Film is the only other major artistic medium as thoroughly commercialized as scent. Because of this, Paris and New York have marketing armies equal to Hollywood’s, and given the deadly landslides of launches down mountains of PR dollars, one understands the marketer’s impulse to find a toehold — any toehold — that will keep you on the rock face. There is however one marketing cliché I think does much more harm than good: these two paragraphs from Proust about his damn madeleine.
It’s not just that it has reached the level of parody. The Proust gambit reduces perfumes to Prozac, or methamphetamine for that matter.
A perfume is not a psychopharmaceutical acting on the frontal cortex’s memory cells. Of course perfumes are liquid time machines. They are memory triggers, often extraordinarily powerful ones. Nanotechnology mnemonic devices. Where chloroform dissolves consciousness, scent molecules awaken remembering.
But the point is that they only work if, first, they’re great and, second, if they’re given time. You can’t have a remembrance of a thing past until it’s in your past that you smelled that thing.
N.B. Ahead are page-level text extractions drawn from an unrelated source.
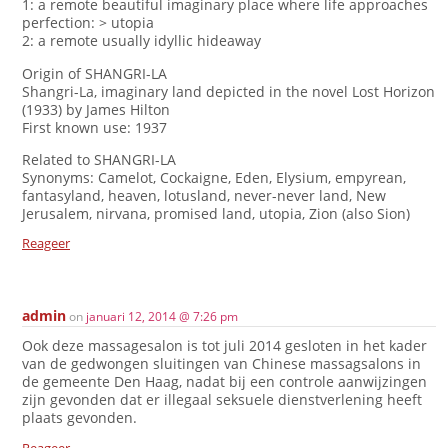
1: a remote beautiful imaginary place where life approaches
perfection: > utopia
2: a remote usually idyllic hideaway
Origin of SHANGRI-LA
Shangri-La, imaginary land depicted in the novel Lost Horizon
(1933) by James Hilton
First known use: 1937
Related to SHANGRI-LA
Synonyms: Camelot, Cockaigne, Eden, Elysium, empyrean,
fantasyland, heaven, lotusland, never-never land, New
Jerusalem, nirvana, promised land, utopia, Zion (also Sion)
Reageer
admin
on
januari 12, 2014 @ 7:26 pm
Ook deze massagesalon is tot juli 2014 gesloten in het kader
van de gedwongen sluitingen van Chinese massagsalons in
de gemeente Den Haag, nadat bij een controle aanwijzingen
zijn gevonden dat er illegaal seksuele dienstverlening heeft
plaats gevonden.
Reageer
Not incidentally this is what an iconic perfume is, one that stays at the top of the list for decades, or a lifetime, because it’s a great work of art on its own terms. I remember L’interdit from Givenchy because it was the smell of my mother’s kiss before she left for a party, and it plays a role in my life at age 47 because it’s great enough that it’s still here.
How about we not throw Proust’s madeleine at people. How about we make works of art of materials and by talents great enough that our children still buy them. Let these machines of scent lay claim to the depths of the brain. They’re the only things that really can.